## PROBLEM STATEMENT
Exactly as given, restate each record that follows.

## Collected data entries
::::::

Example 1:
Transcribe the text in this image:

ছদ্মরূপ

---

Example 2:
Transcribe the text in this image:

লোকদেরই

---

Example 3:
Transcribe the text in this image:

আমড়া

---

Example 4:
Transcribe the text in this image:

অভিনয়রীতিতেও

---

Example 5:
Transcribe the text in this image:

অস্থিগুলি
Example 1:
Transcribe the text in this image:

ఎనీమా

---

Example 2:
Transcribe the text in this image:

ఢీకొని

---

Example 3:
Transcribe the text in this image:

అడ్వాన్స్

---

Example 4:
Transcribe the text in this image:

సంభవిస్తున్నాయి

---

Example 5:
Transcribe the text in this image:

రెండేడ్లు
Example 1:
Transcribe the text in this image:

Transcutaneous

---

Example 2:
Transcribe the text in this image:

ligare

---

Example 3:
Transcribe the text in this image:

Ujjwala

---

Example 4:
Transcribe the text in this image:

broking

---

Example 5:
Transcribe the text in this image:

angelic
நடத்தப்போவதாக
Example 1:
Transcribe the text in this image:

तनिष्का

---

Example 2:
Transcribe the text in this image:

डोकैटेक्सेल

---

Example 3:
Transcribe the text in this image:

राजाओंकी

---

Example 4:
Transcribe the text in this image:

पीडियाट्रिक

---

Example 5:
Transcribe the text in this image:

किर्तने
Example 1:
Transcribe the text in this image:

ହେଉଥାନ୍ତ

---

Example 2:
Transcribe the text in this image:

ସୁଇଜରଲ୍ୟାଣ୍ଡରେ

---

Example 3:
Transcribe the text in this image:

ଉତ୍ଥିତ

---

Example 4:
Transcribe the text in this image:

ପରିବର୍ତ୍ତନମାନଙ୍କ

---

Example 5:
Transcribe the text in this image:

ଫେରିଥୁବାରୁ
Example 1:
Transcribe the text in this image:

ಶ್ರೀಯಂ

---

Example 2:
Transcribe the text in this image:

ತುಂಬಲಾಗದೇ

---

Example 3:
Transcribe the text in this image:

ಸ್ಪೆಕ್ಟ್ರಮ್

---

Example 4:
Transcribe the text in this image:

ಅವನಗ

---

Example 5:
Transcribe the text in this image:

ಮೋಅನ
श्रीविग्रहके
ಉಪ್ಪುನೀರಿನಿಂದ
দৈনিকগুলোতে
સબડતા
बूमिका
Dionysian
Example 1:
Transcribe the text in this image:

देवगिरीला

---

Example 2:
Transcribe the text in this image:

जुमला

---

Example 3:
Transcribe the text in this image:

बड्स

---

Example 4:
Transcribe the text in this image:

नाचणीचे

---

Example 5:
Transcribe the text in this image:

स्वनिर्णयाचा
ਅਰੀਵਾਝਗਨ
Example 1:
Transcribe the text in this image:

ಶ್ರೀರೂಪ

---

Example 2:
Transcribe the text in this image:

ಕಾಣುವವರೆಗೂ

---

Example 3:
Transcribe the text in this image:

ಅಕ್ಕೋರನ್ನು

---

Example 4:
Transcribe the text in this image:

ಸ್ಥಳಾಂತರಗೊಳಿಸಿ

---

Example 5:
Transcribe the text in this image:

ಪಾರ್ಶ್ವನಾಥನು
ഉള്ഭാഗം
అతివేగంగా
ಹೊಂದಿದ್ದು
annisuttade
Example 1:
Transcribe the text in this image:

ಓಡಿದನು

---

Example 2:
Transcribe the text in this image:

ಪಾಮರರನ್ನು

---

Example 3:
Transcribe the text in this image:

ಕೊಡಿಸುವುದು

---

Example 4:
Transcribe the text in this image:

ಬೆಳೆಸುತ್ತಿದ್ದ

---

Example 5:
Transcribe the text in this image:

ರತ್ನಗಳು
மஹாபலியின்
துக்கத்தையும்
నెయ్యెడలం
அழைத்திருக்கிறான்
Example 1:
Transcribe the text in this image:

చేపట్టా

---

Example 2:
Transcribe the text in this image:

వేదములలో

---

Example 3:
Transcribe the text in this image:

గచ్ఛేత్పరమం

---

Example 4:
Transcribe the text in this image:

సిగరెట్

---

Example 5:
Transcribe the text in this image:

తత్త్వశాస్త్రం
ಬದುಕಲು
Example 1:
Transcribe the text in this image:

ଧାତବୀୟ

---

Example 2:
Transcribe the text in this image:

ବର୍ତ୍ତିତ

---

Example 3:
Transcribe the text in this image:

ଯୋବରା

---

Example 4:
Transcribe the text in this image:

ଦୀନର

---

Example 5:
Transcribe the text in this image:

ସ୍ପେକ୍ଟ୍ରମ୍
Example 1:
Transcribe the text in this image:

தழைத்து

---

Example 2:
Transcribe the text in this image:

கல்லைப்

::::::

## EXERCISE RESULT
Example 1:
Transcribe the text in this image:

ছদ্মরূপ

---

Example 2:
Transcribe the text in this image:

লোকদেরই

---

Example 3:
Transcribe the text in this image:

আমড়া

---

Example 4:
Transcribe the text in this image:

অভিনয়রীতিতেও

---

Example 5:
Transcribe the text in this image:

অস্থিগুলি
Example 1:
Transcribe the text in this image:

ఎనీమా

---

Example 2:
Transcribe the text in this image:

ఢీకొని

---

Example 3:
Transcribe the text in this image:

అడ్వాన్స్

---

Example 4:
Transcribe the text in this image:

సంభవిస్తున్నాయి

---

Example 5:
Transcribe the text in this image:

రెండేడ్లు
Example 1:
Transcribe the text in this image:

Transcutaneous

---

Example 2:
Transcribe the text in this image:

ligare

---

Example 3:
Transcribe the text in this image:

Ujjwala

---

Example 4:
Transcribe the text in this image:

broking

---

Example 5:
Transcribe the text in this image:

angelic
நடத்தப்போவதாக
Example 1:
Transcribe the text in this image:

तनिष्का

---

Example 2:
Transcribe the text in this image:

डोकैटेक्सेल

---

Example 3:
Transcribe the text in this image:

राजाओंकी

---

Example 4:
Transcribe the text in this image:

पीडियाट्रिक

---

Example 5:
Transcribe the text in this image:

किर्तने
Example 1:
Transcribe the text in this image:

ହେଉଥାନ୍ତ

---

Example 2:
Transcribe the text in this image:

ସୁଇଜରଲ୍ୟାଣ୍ଡରେ

---

Example 3:
Transcribe the text in this image:

ଉତ୍ଥିତ

---

Example 4:
Transcribe the text in this image:

ପରିବର୍ତ୍ତନମାନଙ୍କ

---

Example 5:
Transcribe the text in this image:

ଫେରିଥୁବାରୁ
Example 1:
Transcribe the text in this image:

ಶ್ರೀಯಂ

---

Example 2:
Transcribe the text in this image:

ತುಂಬಲಾಗದೇ

---

Example 3:
Transcribe the text in this image:

ಸ್ಪೆಕ್ಟ್ರಮ್

---

Example 4:
Transcribe the text in this image:

ಅವನಗ

---

Example 5:
Transcribe the text in this image:

ಮೋಅನ
श्रीविग्रहके
ಉಪ್ಪುನೀರಿನಿಂದ
দৈনিকগুলোতে
સબડતા
बूमिका
Dionysian
Example 1:
Transcribe the text in this image:

देवगिरीला

---

Example 2:
Transcribe the text in this image:

जुमला

---

Example 3:
Transcribe the text in this image:

बड्स

---

Example 4:
Transcribe the text in this image:

नाचणीचे

---

Example 5:
Transcribe the text in this image:

स्वनिर्णयाचा
ਅਰੀਵਾਝਗਨ
Example 1:
Transcribe the text in this image:

ಶ್ರೀರೂಪ

---

Example 2:
Transcribe the text in this image:

ಕಾಣುವವರೆಗೂ

---

Example 3:
Transcribe the text in this image:

ಅಕ್ಕೋರನ್ನು

---

Example 4:
Transcribe the text in this image:

ಸ್ಥಳಾಂತರಗೊಳಿಸಿ

---

Example 5:
Transcribe the text in this image:

ಪಾರ್ಶ್ವನಾಥನು
ഉള്ഭാഗം
అతివేగంగా
ಹೊಂದಿದ್ದು
annisuttade
Example 1:
Transcribe the text in this image:

ಓಡಿದನು

---

Example 2:
Transcribe the text in this image:

ಪಾಮರರನ್ನು

---

Example 3:
Transcribe the text in this image:

ಕೊಡಿಸುವುದು

---

Example 4:
Transcribe the text in this image:

ಬೆಳೆಸುತ್ತಿದ್ದ

---

Example 5:
Transcribe the text in this image:

ರತ್ನಗಳು
மஹாபலியின்
துக்கத்தையும்
నెయ్యెడలం
அழைத்திருக்கிறான்
Example 1:
Transcribe the text in this image:

చేపట్టా

---

Example 2:
Transcribe the text in this image:

వేదములలో

---

Example 3:
Transcribe the text in this image:

గచ్ఛేత్పరమం

---

Example 4:
Transcribe the text in this image:

సిగరెట్

---

Example 5:
Transcribe the text in this image:

తత్త్వశాస్త్రం
ಬದುಕಲು
Example 1:
Transcribe the text in this image:

ଧାତବୀୟ

---

Example 2:
Transcribe the text in this image:

ବର୍ତ୍ତିତ

---

Example 3:
Transcribe the text in this image:

ଯୋବରା

---

Example 4:
Transcribe the text in this image:

ଦୀନର

---

Example 5:
Transcribe the text in this image:

ସ୍ପେକ୍ଟ୍ରମ୍
Example 1:
Transcribe the text in this image:

தழைத்து

---

Example 2:
Transcribe the text in this image:

கல்லைப்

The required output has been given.